Participants at an export financing conference in March organised by the Jacksonville Economic Development Commission (JEDC) in Florida (US) heard bankers and exporters bemoan a lack of local banks with international financing expertise.

One exporter based in the city in northern Florida said she used a Seattle bank to finance exports of food products to Asia and Latin America.

Local advice in short supply

While the distance between exporter and banker is no real impediment to the establishment and maintenance of export finance facilities, access to expert advice on international finance was said to be hard to come by at a local level. Consequently, exporters felt it was difficult for them to make informed decisions when choosing products and services to finance their overseas sales.

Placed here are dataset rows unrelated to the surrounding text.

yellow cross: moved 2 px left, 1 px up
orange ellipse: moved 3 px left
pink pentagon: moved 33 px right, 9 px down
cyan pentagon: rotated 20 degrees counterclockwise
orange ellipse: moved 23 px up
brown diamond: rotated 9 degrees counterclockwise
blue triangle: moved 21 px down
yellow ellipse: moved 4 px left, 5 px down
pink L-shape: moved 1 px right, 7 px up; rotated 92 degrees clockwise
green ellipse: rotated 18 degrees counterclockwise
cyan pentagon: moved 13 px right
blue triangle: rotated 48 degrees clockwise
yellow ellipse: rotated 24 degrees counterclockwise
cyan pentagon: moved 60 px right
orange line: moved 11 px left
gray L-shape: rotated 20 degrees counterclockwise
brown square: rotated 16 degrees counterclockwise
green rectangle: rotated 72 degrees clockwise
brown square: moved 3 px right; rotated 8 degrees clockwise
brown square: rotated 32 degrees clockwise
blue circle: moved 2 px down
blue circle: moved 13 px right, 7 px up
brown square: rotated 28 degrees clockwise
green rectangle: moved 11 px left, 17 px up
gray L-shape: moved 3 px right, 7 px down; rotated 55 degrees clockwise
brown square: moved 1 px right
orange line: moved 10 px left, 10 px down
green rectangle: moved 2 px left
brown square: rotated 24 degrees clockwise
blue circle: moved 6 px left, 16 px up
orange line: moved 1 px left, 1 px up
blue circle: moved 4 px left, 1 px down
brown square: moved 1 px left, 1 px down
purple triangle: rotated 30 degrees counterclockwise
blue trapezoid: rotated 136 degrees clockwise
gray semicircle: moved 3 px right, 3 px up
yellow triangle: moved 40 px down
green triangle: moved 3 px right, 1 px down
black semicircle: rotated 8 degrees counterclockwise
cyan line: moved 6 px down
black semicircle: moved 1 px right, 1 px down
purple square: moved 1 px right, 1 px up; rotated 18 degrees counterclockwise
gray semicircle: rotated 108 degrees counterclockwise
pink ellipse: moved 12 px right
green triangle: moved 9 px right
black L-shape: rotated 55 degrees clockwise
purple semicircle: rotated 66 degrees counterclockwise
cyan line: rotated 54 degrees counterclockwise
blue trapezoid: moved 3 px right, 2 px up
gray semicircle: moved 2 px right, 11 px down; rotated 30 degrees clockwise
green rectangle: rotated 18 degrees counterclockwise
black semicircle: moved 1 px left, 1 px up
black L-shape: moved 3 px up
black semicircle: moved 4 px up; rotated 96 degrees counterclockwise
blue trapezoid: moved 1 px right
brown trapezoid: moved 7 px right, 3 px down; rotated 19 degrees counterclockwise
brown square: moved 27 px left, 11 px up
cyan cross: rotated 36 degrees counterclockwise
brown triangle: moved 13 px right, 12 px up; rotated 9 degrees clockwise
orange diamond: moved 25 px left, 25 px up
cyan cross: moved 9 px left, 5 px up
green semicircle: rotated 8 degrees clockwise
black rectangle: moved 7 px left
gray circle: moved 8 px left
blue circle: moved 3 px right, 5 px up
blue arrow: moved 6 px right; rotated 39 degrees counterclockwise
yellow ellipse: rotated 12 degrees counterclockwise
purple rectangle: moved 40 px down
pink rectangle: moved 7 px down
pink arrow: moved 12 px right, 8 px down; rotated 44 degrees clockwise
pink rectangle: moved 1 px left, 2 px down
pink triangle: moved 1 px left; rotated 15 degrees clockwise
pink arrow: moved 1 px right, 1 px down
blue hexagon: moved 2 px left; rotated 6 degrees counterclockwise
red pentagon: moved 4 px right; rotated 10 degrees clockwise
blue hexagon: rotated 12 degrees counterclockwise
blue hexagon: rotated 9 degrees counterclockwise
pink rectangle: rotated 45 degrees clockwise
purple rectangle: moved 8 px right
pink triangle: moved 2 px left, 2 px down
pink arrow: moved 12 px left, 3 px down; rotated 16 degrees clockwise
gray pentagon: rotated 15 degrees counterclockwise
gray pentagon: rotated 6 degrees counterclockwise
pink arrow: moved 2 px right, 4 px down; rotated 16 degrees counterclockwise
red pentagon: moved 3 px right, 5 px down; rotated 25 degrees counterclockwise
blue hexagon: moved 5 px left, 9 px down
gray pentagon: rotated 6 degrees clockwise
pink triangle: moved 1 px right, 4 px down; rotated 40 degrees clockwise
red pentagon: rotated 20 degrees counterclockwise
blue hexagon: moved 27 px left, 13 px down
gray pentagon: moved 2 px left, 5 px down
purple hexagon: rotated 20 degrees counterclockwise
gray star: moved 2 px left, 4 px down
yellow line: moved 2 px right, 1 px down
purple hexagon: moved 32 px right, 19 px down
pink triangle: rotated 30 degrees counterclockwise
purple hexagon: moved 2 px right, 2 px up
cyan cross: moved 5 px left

Local banker Graham Martin said that when he started work in the area in 1982 "a number of banks ... had full international departments where they were processing letters of credit and wire transfers. Now I am the only international banker in Jacksonville," he said.

Bank consolidation to blame

A vice president of international banking services for AmSouth Bank, Martin reckoned that bank consolidations during the 1990s were part of the reason why expertise and export financing services had migrated out of local banks, towards major banking centres which in Florida are based in the south of the state.

As a result of consolidation, "banks were not allowed to have branches throughout the state," said Martin. Even though export finance remains available via local branches, the concentration of expertise in southern Florida "does hurt Jacksonville business", he concluded.

The conference was organised in response to a survey undertaken by JEDC that revealed that exporters wanted more information on export finance.